The Court is not persuaded that the drastic measure of disqualification is warranted in the circumstances of this case. However, as other courts have noted, the parties could request or agree to employ measures designed to permit plaintiff to use confidential or privileged documents to pursue her claims while protecting against inappropriate disclosure. See General Dynamics, 7 Cal.4th at 1191 ("The use of sealing and protective orders, limited admissibility of evidence, orders restricting the use of testimony in successive proceedings, and, where appropriate, in camera proceedings, are but some of a number of measures that might usefully be explored by the trial courts as circumstances warrant."); see also Chubb & Son v. Superior Court, 228 Cal.App.4th 1094, 1105-06 (2014).

B. Defendants' Motion for Return of Documents

Defendants assert that, in addition to the attorney-client privileged documents which she produced, plaintiff took other confidential documents from the City. Defendants contend that the Court should order plaintiff to return "every single document" "of any kind" that she has taken from the City.
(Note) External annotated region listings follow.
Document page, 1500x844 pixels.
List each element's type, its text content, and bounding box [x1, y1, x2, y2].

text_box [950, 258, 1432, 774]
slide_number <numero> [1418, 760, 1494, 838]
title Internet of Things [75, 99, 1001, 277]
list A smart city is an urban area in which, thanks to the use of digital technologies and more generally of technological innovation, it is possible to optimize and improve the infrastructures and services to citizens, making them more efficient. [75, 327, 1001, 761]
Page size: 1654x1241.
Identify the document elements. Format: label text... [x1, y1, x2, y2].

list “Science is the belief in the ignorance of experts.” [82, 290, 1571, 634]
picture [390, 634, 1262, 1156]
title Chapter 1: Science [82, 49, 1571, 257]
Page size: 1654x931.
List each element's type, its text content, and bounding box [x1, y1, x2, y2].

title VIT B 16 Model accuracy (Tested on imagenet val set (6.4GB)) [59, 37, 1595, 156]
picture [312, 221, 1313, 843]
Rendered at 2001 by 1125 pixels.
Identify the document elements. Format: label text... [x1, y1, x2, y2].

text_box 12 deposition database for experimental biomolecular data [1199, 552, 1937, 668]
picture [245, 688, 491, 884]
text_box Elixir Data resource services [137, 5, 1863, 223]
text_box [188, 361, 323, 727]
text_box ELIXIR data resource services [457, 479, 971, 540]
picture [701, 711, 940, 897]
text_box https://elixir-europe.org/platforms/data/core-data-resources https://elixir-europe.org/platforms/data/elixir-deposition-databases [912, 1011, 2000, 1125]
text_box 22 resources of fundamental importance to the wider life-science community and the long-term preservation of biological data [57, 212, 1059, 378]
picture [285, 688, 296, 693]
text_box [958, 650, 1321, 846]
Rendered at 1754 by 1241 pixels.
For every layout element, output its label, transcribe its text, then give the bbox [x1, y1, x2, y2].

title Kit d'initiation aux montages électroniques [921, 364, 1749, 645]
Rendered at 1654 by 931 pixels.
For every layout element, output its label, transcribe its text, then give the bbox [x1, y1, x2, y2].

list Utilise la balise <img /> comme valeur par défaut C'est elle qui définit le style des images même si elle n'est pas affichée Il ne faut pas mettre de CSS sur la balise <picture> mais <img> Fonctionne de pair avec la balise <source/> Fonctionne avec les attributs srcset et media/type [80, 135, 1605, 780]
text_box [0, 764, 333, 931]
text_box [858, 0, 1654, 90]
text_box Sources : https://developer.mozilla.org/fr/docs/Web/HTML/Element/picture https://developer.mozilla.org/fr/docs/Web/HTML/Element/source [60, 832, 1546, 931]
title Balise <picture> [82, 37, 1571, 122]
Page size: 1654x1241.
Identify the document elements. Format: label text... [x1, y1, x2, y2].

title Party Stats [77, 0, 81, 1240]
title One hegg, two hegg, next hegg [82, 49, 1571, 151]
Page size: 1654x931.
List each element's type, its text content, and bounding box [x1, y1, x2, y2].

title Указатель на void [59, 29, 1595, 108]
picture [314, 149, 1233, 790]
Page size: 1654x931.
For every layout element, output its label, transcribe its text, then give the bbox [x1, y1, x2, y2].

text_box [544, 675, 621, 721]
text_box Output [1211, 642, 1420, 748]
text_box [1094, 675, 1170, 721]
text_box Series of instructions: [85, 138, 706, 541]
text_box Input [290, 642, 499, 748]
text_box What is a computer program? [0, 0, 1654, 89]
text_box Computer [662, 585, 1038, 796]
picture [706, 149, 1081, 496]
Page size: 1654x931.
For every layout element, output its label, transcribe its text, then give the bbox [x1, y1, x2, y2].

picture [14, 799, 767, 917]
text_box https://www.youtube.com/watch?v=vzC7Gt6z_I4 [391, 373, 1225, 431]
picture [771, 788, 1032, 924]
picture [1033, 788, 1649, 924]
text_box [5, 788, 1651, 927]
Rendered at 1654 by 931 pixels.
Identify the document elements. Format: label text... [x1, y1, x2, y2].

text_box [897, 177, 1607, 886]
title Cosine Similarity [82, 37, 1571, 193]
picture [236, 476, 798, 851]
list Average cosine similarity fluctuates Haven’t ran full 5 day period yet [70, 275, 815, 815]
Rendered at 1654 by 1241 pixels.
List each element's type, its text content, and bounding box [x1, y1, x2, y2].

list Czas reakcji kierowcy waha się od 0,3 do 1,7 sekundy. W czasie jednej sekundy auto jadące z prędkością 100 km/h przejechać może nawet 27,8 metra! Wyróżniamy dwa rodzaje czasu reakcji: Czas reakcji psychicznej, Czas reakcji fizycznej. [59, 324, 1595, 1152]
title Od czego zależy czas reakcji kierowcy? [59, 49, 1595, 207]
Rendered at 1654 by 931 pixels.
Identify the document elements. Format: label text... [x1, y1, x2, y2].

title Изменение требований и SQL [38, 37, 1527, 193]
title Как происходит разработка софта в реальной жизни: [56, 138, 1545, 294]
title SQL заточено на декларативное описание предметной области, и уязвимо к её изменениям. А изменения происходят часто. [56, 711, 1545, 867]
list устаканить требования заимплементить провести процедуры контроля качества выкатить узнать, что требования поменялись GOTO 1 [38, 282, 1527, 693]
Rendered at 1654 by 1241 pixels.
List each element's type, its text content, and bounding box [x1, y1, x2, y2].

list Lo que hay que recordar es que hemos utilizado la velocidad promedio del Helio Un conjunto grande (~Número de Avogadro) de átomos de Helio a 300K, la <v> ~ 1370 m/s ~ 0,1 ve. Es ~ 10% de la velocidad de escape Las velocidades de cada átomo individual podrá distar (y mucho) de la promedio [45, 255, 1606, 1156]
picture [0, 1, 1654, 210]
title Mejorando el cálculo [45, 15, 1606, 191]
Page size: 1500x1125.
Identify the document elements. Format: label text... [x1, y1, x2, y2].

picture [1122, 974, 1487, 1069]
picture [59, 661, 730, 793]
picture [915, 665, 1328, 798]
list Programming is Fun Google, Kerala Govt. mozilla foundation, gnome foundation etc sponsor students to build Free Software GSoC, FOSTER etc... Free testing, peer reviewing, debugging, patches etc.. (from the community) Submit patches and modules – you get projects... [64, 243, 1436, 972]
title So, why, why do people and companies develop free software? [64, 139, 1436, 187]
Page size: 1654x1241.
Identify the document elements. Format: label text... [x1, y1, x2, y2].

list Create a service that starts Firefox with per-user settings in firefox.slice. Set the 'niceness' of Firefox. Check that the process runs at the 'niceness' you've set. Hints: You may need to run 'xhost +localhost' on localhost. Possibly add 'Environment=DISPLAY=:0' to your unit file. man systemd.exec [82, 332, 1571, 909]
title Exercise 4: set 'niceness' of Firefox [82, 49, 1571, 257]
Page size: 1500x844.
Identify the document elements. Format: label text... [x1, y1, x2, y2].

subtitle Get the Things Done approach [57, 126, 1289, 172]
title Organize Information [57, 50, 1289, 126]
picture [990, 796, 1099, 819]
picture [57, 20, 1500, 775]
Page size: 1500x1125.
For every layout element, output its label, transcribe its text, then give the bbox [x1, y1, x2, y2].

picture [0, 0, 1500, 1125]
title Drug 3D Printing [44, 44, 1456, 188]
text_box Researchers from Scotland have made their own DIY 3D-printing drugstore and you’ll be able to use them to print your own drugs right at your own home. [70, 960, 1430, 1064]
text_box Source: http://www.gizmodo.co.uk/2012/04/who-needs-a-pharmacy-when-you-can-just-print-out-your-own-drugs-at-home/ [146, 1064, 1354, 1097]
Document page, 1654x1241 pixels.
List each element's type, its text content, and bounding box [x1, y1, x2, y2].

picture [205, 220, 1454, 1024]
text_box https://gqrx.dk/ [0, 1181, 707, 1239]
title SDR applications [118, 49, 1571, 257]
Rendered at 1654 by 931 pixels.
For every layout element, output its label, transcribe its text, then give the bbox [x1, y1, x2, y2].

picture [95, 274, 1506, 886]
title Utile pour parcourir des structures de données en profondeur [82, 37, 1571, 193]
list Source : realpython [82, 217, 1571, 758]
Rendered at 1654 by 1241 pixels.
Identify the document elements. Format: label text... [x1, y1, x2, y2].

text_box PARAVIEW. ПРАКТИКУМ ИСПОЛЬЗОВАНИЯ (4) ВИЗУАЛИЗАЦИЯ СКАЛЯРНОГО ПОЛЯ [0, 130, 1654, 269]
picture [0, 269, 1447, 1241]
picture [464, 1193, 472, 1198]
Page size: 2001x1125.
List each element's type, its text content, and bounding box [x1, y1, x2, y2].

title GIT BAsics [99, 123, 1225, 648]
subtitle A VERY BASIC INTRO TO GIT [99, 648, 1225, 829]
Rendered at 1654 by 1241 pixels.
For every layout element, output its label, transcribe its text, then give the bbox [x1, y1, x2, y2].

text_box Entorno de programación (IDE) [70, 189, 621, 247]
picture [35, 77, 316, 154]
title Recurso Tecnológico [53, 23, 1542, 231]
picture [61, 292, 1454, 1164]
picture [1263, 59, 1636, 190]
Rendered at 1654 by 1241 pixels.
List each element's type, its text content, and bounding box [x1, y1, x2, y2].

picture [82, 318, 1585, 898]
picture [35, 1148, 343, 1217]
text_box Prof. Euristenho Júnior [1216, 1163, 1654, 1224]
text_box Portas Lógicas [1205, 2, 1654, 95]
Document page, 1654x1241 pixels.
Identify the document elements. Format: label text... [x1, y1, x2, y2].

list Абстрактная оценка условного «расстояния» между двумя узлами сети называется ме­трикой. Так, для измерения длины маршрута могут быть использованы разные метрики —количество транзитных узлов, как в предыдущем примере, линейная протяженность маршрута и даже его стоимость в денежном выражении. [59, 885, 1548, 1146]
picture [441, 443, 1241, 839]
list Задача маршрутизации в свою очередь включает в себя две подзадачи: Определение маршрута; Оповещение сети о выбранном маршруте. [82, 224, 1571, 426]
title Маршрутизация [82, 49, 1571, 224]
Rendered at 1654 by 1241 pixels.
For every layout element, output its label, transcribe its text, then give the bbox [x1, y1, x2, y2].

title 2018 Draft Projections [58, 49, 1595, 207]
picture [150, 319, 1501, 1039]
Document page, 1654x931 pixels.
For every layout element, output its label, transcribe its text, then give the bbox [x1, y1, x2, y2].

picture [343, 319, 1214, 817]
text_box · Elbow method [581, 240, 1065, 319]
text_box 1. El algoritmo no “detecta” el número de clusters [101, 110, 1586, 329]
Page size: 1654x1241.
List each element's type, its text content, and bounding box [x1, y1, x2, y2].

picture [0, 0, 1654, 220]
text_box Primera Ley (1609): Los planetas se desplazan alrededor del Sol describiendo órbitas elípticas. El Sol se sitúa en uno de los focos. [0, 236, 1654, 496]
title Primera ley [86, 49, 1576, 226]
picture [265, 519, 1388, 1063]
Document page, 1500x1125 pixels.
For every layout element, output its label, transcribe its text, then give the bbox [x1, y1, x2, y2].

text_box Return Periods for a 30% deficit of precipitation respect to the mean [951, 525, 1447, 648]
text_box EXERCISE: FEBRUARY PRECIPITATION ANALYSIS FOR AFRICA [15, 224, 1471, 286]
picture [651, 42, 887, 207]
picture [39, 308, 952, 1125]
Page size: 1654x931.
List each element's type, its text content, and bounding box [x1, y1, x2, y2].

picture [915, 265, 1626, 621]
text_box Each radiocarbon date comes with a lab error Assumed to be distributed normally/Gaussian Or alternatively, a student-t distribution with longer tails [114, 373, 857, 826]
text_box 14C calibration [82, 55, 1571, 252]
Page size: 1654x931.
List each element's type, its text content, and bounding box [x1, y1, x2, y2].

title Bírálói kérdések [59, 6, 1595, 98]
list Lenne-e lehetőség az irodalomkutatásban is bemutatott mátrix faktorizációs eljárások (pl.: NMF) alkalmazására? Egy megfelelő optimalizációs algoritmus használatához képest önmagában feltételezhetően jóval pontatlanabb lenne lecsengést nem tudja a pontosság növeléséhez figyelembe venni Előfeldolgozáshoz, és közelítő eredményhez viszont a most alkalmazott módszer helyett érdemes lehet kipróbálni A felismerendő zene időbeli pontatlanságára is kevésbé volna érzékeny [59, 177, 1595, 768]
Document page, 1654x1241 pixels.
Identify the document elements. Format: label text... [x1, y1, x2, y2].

Defendants also request an order that plaintiff and her attorneys provide affirming affidavits that they have returned and/or permanently deleted every single document from all computers and data storage devices. Dkt. Nos. 37, 41. Defendants further assert that, in response to defendants' discovery requests, plaintiff has refused to identify or produce the privileged and confidential documents she took from the City. Dkt. No. 41. In opposition, plaintiff asserts that defendants were well aware of, authorized, and consented to her removal of City documents. Dkt. No. 39.

Defendants' request for an order compelling plaintiff and her attorneys to return and/or destroy every document is not supported by relevant authority. Defendants' reliance on Clark is misplaced because plaintiff here did not disclose documents in violation of a nondisclosure agreement and disqualification is not warranted. Defendants' citation to Pillsbury, Madison & Sutro v. Schectman, 55 Cal.App.4th 1279 (1997) is inapposite as that was an action for specific recovery of personal property and injunctive relief. Also inapplicable is O'Day v. McDonnell Douglas Helicopter Co., 79 F.3d 756, 758 (9th Cir. 1996) which addressed the "after-acquired evidence" defense and the issue of whether an employee's conduct in stealing sensitive personnel files was protected activity under the Age Discrimination in Employment Act.

To the extent defendants seek relief in connection with their discovery requests to plaintiff, they must meet and confer with plaintiff prior to presenting a discovery dispute to the Court by way of a joint letter brief in accordance with the Court's civil standing order.


For the reasons set forth above defendants' motion for diisqualification and return of documents is DENIED.